Die Wiedergeburt vom Münchner Traditionshaus Roeckl

München - "Das Gewerbe lebt von der Eitelkeit der Damen und der Vergesslichkeit der Männer", sagt einst Heinrich Franz Roeckl.
Mit Handschuhmacher Jakob Roeckl geht 1839 alles los. Seine Vision vom Glacéhandschuh ist der Anfang einer jahrhundertelangen Erfolgsgeschichte. Das Münchner Traditionshaus Roeckl, nach dem auch der Roecklplatz benannt worden ist, wird mit feinen Handschuhen die Nummer 1. 2007 war das Familienunternehmen (20 Millionen Euro Umsatz, 230 Mitarbeiter) Marktführer für hochwertige Lederhandschuhe in Deutschland und Österreich.
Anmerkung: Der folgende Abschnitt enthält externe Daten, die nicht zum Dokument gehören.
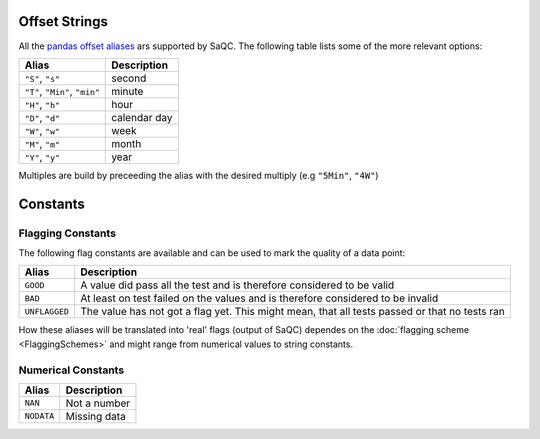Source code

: 
Offset Strings
--------------

All the `pandas offset aliases <https://pandas.pydata.org/pandas-docs/stable/user_guide/timeseries.html#offset-aliases>`_ ars supported by SaQC. The following table lists some of the more relevant options:

.. list-table::
   :header-rows: 1

   * - Alias
     - Description
   * - ``"S"``\ , ``"s"``
     - second
   * - ``"T"``\ , ``"Min"``\ , ``"min"``
     - minute
   * - ``"H"``\ , ``"h"``
     - hour
   * - ``"D"``\ , ``"d"``
     - calendar day
   * - ``"W"``\ , ``"w"``
     - week
   * - ``"M"``\ , ``"m"``
     - month
   * - ``"Y"``\ , ``"y"``
     - year


Multiples are build by preceeding the alias with the desired multiply (e.g ``"5Min"``\ , ``"4W"``\ )

Constants
---------

Flagging Constants
^^^^^^^^^^^^^^^^^^

The following flag constants are available and can be used to mark the quality of a data point:

.. list-table::
   :header-rows: 1

   * - Alias
     - Description
   * - ``GOOD``
     - A value did pass all the test and is therefore considered to be valid
   * - ``BAD``
     - At least on test failed on the values and is therefore considered to be invalid
   * - ``UNFLAGGED``
     - The value has not got a flag yet. This might mean, that all tests passed or that no tests ran


How these aliases will be translated into 'real' flags (output of SaQC) dependes on the :doc:`flagging scheme <FlaggingSchemes>`
and might range from numerical values to string constants.

Numerical Constants
^^^^^^^^^^^^^^^^^^^

.. list-table::
   :header-rows: 1

   * - Alias
     - Description
   * - ``NAN``
     - Not a number
   * - ``NODATA``
     - Missing data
Am 24. März 2017 meldete Roeckl Insolvenz an. Und jetzt? Annette Roeckl (50), die das Imperium in sechster Generation führt, hat um die Zukunft gekämpft. Finanziell und voller Energie. Gerade feierte sie Wiedereröffnung des Roeckl-Ecks in der Theatinerstraße (es gehörte zuvor einem anderen Familienzweig). Im AZ-Gespräch schaut sie noch mal zurück – und nach vorn.
Interview mit Annette Roeckl
AZ: Liebe Frau Roeckl, wie heftig war das Jahr wirklich für Sie?
ANNETTE ROECKL: Sehr heftig und sehr anstrengend. Im Chinesischen gibt es ein Wort für Krise und Chance. Ich habe immer gesagt: Eine Krise kommt. Da kann man Gift drauf nehmen, in jeder Generation kommen mal Krisen, das ist nicht die Frage. Sondern: Wie gehe ich mit der Krise um?
Wie lautet Ihre Antwort?
Eine Krise zerschüttelt alles Bewährte, macht Chaos, was bedrohlich ist und Angst macht – aber sie hat auch Potenzial und ermöglicht Neues. Bei uns hat die Krise ganz viel Vitalkraft mobilisiert, ganz viel fundamentales In-Frage-Stellen, was man zuvor vielleicht aus Tradition oder Pietät nicht geändert hätte. Was aber zukunftsnotwendig ist.
Zum Beispiel?
Durch die letzten drei extrem milden Winter hatten wir über 30 Prozent weniger Umsatz. Wir mussten acht langjährige Filialen schließen – mit langjährigen Mitarbeitern, das tut natürlich weh. Wir haben harte Schnitte gewagt – von der Kollektion bis zur Sortimentspolitik und mussten uns auf den rentablen Kern konzentrieren.
Der Weg aus der Insolvenz hat aber auch besonders mit dem Familienzusammenhalt zu tun, oder?
Ja. Die ganze Zukunft- und Sanierungsstrategie wurde aus dem Unternehmen heraus entwickelt. Mit dem Rückhalt und dem Engagement der Familie konnten wir neues Kapital bekommen, sodass wir die Insolvenz beseitigen konnten.
Ohne einen fremden Investor?
Ganz genau. Nur aus der Kraft der Familie.
Erleben wir gerade eine Wiedergeburt von Roeckl?
Auf jeden Fall, es ist wie Phönix aus der Asche. Jetzt ist wieder Bewegung drinnen, neue Impulse sind da.
Haben Sie je überlegt, den Handschuh zu werfen?
Wir waren wirklich in der allertiefsten Krise, wo es um Sein oder Nichtsein ging. Da war für mich ganz klar, alles zu tun, um die Firma wieder aufzurichten. Ich hätte nie gehen können, wenn es dem Laden schlecht geht. So bin ich nicht.
Wie groß ist die Familie Roeckl eigentlich?
Sehr groß. Früher hatten wir Familientage, an denen wir uns alle getroffen haben. Das ist heute nicht mehr möglich, die Familie ist zu stark verzweigt. Ich kann es Ihnen gar nicht genau sagen, wie viele wir sind. Es ist eine schöne Großfamilie.
Stimmt es, dass Sie erst mit 20 Jahren Handschuhe tragen wollten?
Wie jeder Jugendliche hatte ich früher auch Berührungsängste, wollte Distanz haben zwischen der Tradition, dieser schweren Firma und mir. Was braucht man da Handschuhe?, dachte ich. Heute weiß ich: Die braucht man erst, wenn man sie lieben gelernt hat.